Running the day-to-day should never come at the expense of planning for the future. While organizations no doubt focus on their daily operational budgets, innovation budgets are often underfunded and overlooked. Deciding which emerging technologies are worth the investment and getting teams on board with change are often the hardest parts of any digital transformation leader's job.
That's why those leaders should work to have a holistic strategy to deal with the risks that come along with any transformative initiative. Funds dedicated to innovation initiatives should be a critical component of any solid business and technology strategy as, without it, transformative projects can easily fall by the wayside.
But is your budget focused on the right areas? Harvard Business Review wrote that most innovation projects fail because money is spent on activities like hiring new people, gaining new technologies, and buying more facilities. Spending like that may grab attention, but do they put you in a position for success? There is no time like the present to take a closer look at why either creating an innovation budget or taking a deeper look at the one you currently have makes sense for you.
A Foundation to Driving Positive Change
The world of business is littered with once-successful organizations that stuck with what worked in the past and the present with no eye toward the future. Nokia is a perfect example of a corporation that was left out in the cold when competitors emerged with new technologies and became more effective in adapting to changing market dynamics. The one-time top mobile phone maker sat on the sidelines for too long while Apple and Android cornered the smartphone market.

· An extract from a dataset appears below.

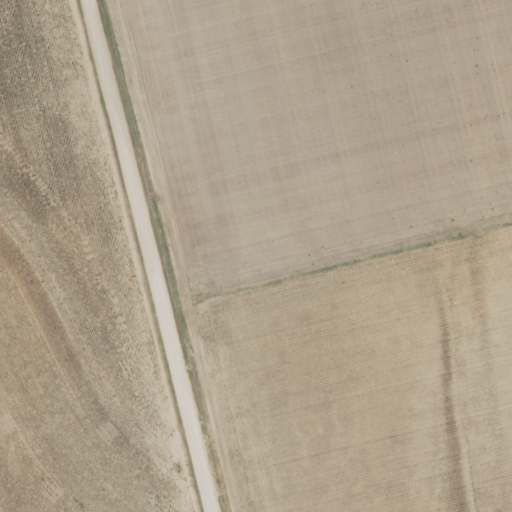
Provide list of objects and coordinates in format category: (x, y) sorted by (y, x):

Considering these realities, having an innovation budget already in place allows an organization to act quickly and implement new technologies and processes to keep up with the times. It also gives an organization the ability to be light on its feet when the winds of change begin blowing it in its direction. That's exemplified in this analysis of the role innovation played for YouTube long before Google came along to pay $1.65 billion for the company.
Innovation isn't restricted to just investing in a new idea. Innovation budgeting can be anything from allocating funding to new products, process innovation, or developing new strategies to gain a competitive edge. The numbers show that innovation budgets are linked to higher revenue and customer value. According to a study by Development Dimensions International, innovative companies report higher sales and profits from new products compared to less innovative peers, with a difference of about 48 percent versus 21 percent.

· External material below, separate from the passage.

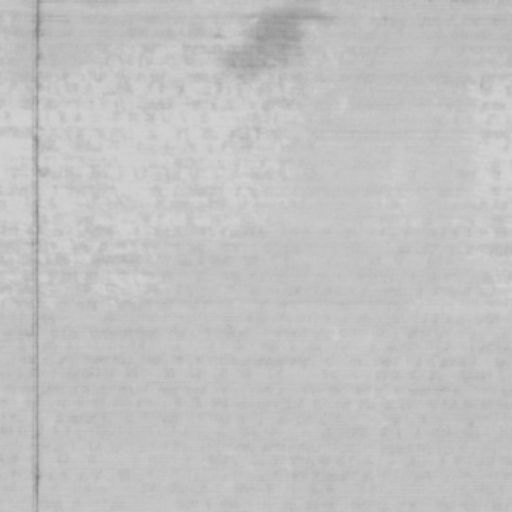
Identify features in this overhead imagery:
crop: (255, 255)
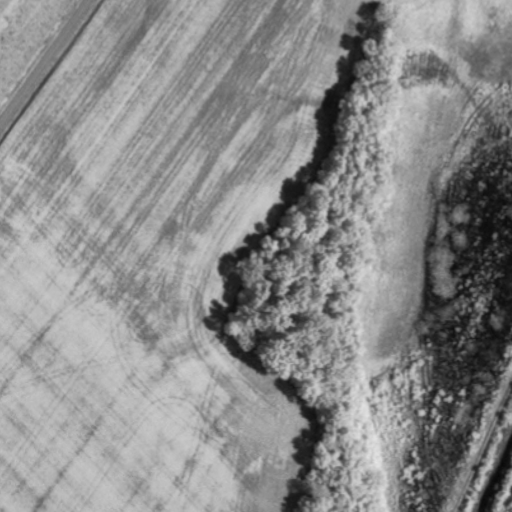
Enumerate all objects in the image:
road: (45, 62)
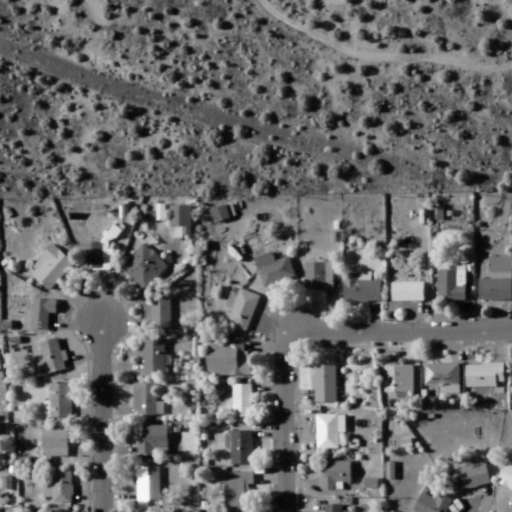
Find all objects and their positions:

The Key to Risk Management
A 2019 survey from McKinsey found that companies that were strong innovators extended their lead over their competition. That same survey found that while executives said they put an emphasis on innovation, fewer than 25 percent said they got involved in setting innovation budgets. This is a significant disconnect considering legacy systems become inefficient over time and there is a dire need for innovation for a business to survive.

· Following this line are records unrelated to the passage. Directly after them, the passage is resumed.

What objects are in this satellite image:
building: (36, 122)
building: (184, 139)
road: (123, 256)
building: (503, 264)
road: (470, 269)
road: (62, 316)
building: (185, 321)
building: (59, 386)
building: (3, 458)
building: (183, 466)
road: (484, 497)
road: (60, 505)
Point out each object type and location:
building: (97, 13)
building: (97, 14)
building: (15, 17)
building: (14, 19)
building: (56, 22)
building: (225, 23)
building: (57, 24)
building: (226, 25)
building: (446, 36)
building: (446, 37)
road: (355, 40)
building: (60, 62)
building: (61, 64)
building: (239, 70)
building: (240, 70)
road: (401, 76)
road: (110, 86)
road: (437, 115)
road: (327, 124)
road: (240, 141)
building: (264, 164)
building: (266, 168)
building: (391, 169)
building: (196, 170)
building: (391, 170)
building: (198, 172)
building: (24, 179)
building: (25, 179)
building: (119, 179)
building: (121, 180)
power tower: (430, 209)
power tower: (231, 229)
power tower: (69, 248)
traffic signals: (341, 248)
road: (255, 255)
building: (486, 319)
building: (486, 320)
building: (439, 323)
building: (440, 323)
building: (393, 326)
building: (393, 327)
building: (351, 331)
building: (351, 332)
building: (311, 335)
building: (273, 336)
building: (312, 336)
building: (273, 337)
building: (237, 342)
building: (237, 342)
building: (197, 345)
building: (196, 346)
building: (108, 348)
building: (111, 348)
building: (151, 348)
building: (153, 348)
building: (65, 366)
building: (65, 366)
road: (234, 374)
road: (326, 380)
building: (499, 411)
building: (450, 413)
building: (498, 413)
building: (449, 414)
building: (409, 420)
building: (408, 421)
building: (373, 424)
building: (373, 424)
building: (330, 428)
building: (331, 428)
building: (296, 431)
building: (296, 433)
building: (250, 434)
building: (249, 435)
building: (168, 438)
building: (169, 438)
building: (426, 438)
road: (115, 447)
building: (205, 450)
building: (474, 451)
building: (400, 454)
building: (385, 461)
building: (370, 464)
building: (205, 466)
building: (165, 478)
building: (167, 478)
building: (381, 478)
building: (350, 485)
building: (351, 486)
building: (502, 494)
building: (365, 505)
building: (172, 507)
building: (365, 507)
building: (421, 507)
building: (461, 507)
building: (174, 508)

Innovation will always come with a certain level of risk, as with any type of change-management strategy. That doesn't mean anyone should be putting off plans for change, though planning for the future of your organization should also not mean putting your today at risk. Balancing the risk and reward is critical, and this is where having an innovation budget can help.
Having dedicated funds set aside makes it easier for companies to make small, incremental investments to see whether an emerging technology is worth it, before going in full force and making a larger investment. Of course, success metrics and key performance indicators (KPIs) need to be in place to measure if your innovation budgeting and investments are paying off.
Helping You Manage Technology Investments
Once you decide and are committed to driving change, the logical next step is to assess which tools and technologies you need to invest in to enable a successful transformation. This is where leaders often fall into analysis paralysis due to the perceived risks or the sheer number of options on the market.
Having an innovation budget in place is the key to setting some guide rails to ease the decision making process. It will help answer key questions such as how much money you have to work with and how you can best allocate the resources for the most return.
Once you have the key questions answered, you will want to clearly identify the problems you want to address and assess which solutions should deliver optimal value to your organization through better customer experience, improved productivity, and higher operating efficiency. Since the technology investment will have long-term impacts on your business's financials, it should align well with your strategic plan and be scalable. Maintaining the budget helps you keep an eye on the big picture as you assess your needs.
No matter how well you plan an innovation budget, as a leader, you need to be prepared for resistance within your organization. Again, innovation equals risk. Adding new technologies within your organization can also result in a complex network of old and new that will take time to integrate. However, planning ahead, communicating those plans clearly, and managing change effectively can ease any concerns and put you on a path to success. In the words of famous organizational theorist Geoffrey A. Moore, early adopters are all innovation investors, and investing in your business's future today can set it up for success for a very long time.